En demasiadas ocasiones el debate sobre los salarios se ha encriptado en la dimensión macroeconómica, obviando un elemento transcendental: su efecto sobre los familias y las personas trabajadoras. La incidencia en el día a día, en el bienestar y las posibilidades de vida de cada hogar. Más de la mitad de los hogares españoles, el 52%, tienen los salarios como principal fuente de ingresos. Esa cifra aumenta hasta el 88% si consideramos el salario diferido, que incluye las pensiones y las prestaciones por desempleo. Desde esta realidad básica adquiere pleno sentido el cambio en la política de rentas imprimido por el Ministerio de Trabajo y Economía Social, de la mano del Gobierno de España, durante la presente legislatura, especialmente tras la crisis global de la COVID-19.
Este 2022 está conociendo una inflación inaudita en la Europa de las últimas décadas. Es una inflación motivada por factores exógenos como la especulación gasística, en plena guerra de Putin, y los altos precios de la energía. En este contexto tan desfavorable los salarios no han parado de perder poder adquisitivo. La gente trabajadora es quien más sufre esta situación y muchas familias tienen hoy más difícil llenar la nevera, hacer frente a gastos imprevistos o simplemente cuadrar las cuentas a final de mes. Lo público debe ser, en esta ocasión, un revulsivo que compense el alza de precios y esa es la voluntad de medidas, ya en vigor, como la bonificación del transporte o la rebaja de la factura eléctrica. Junto a esas actuaciones adquiere un papel decisivo la negociación colectiva, por razones de justicia social y de eficiencia económica.

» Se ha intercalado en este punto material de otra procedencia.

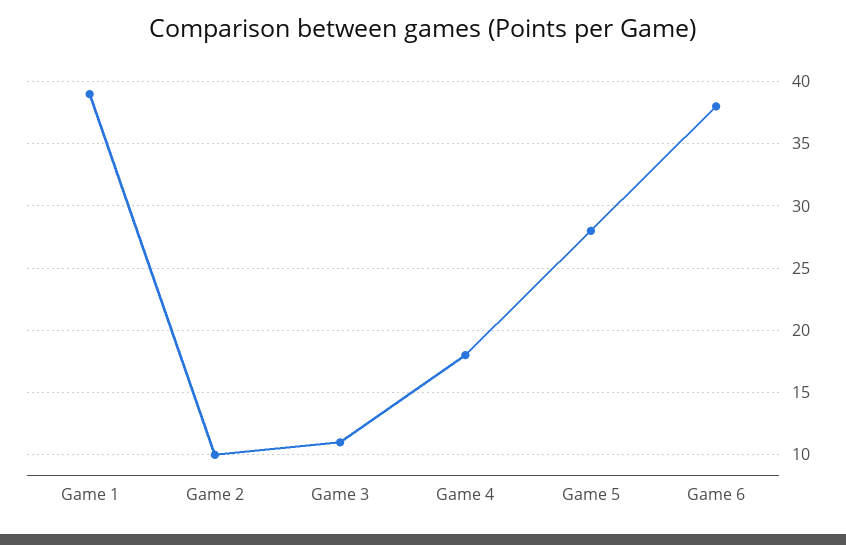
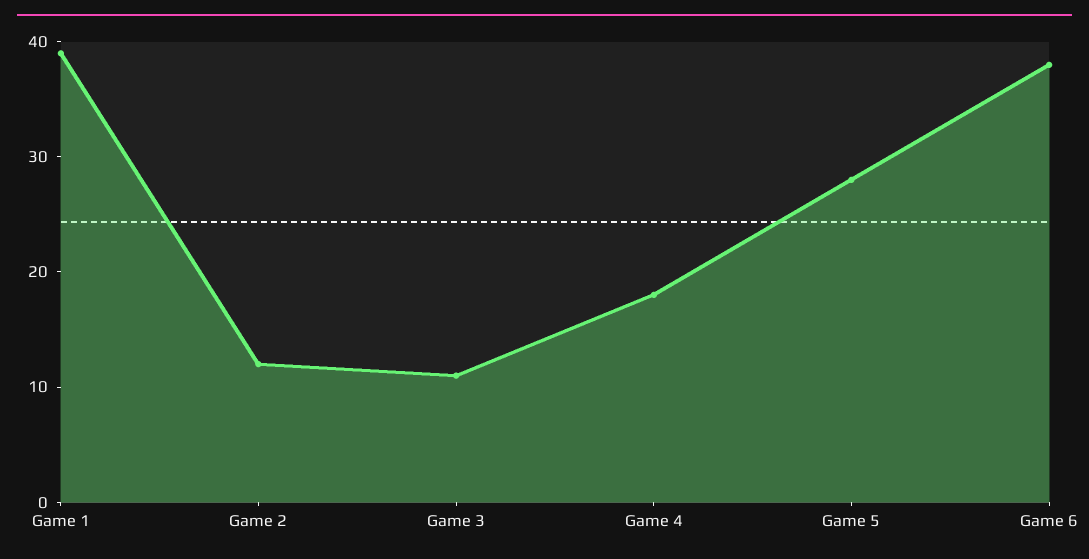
Game 2: 10 -> 12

Gobiernos de muy distinto signo político, como el de España o el de Reino Unido, están subiendo el salario mínimo o protegiendo el poder adquisitivo de las familias. No es la expresión de una ideología o de un paradigma económico concreto, sino la humana obligación, la responsabilidad política, de paliar los efectos de esta crisis de una manera justa e igualitaria.

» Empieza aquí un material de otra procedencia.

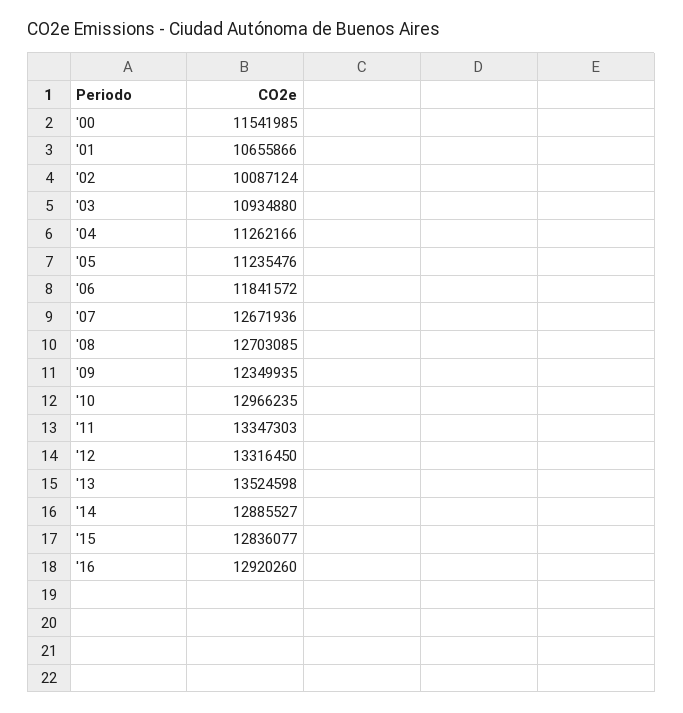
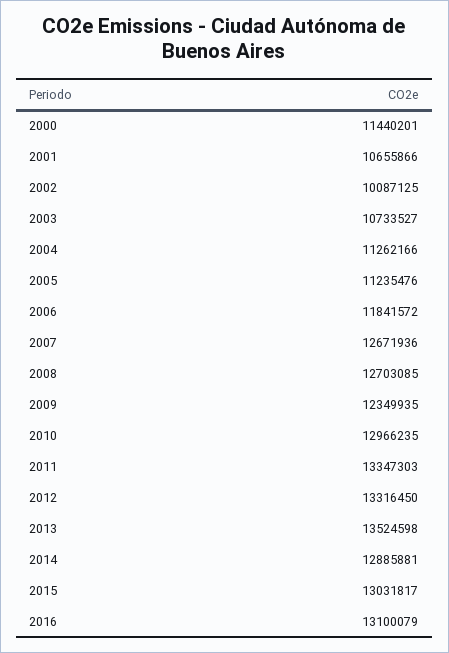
'00: 11541985 -> 11440201
'02: 10087124 -> 10087125
'03: 10934880 -> 10733527
'14: 12885527 -> 12885881
'15: 12836077 -> 13031817
'16: 12920260 -> 13100079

Las economías europeas son economías que crecen de manera robusta sobre los salarios. El componente fundamental de la variación del PIB es la demanda interna, vinculado a un consumo de las familias determinado por los niveles de renta. Hoy, ante la incertidumbre económica provocada por los altos niveles de inflación, el principal riesgo para nuestras sociedades es que los salarios pierdan poder adquisitivo y se estanquen. Esa situación es un catalizador de pobreza y desigualdad, que multiplica los desequilibrios económicos existentes, y que filtra en nuestro cuerpo social una semilla de descontento, la que nos remite a aquella década perdida de la crisis financiera. Entonces la devaluación salarial y la austeridad sin medida provocaron una pérdida de peso de los salarios en el PIB de la que aún nos estamos empezando a recuperar. Guardamos memoria de aquel tiempo y de aquellas soluciones insolidarias, que tan solo provocaron sufrimiento y fracturas sociales. En gran medida fueron las mujeres y los jóvenes quienes más duramente experimentaron aquel envite de desigualdad. Recetas sumarísimas que ampliaron todas las brechas y desplazaron el peso de la crisis sobre los hombros de las personas más vulnerables.
La experiencia nos demuestra que competir en salarios bajos y acumulación de beneficios es un modelo fallido y sin salida, que desmiente la necesaria responsabilidad social del sector empresarial»
Los crecimientos salariales equilibrados generan, sin embargo, economías más productivas y eficientes. Además de dinamizar el consumo, lo que beneficia al tejido socioeconómico, las empresas se ven impulsadas a mejorar su competitividad e invertir en futuro. La experiencia nos demuestra que competir en salarios bajos y acumulación de beneficios es un modelo fallido y sin salida, que desmiente la necesaria responsabilidad social del sector empresarial.
Por este motivo es imprescindible que los agentes sociales vuelvan a estar a la altura, como lo estuvieron durante la pandemia, y lleguen a acuerdos para que las pérdidas de poder adquisitivo no se conviertan en permanentes. Hará falta generosidad e inteligencia para establecer mecanismos de compensación social y buscar fórmulas equilibradas para los próximos años.
La subida del salario mínimo interprofesional, en línea con los dictados de la Carta Social Europea, es una de las vías arbitradas por nuestro Gobierno, una competencia directa que se fragua en el diálogo fructífero con los agentes sociales, tal como nos señala el artículo 27 del Estatuto de los Trabajadores. Pero esa subida del SMI debe acompañarse, necesariamente, de una subida salarial para el conjunto de las personas trabajadoras. Un compromiso salarial con un futuro mejor que, lejos de reeditar soluciones fallidas y obsoletas para afrontar las crisis económicas, dibuje un horizonte de igualdad y de prosperidad del que todas y todos podamos formar parte.
Yolanda Díaz. Vicepresidenta segunda y ministra de Trabajo y Economía Social.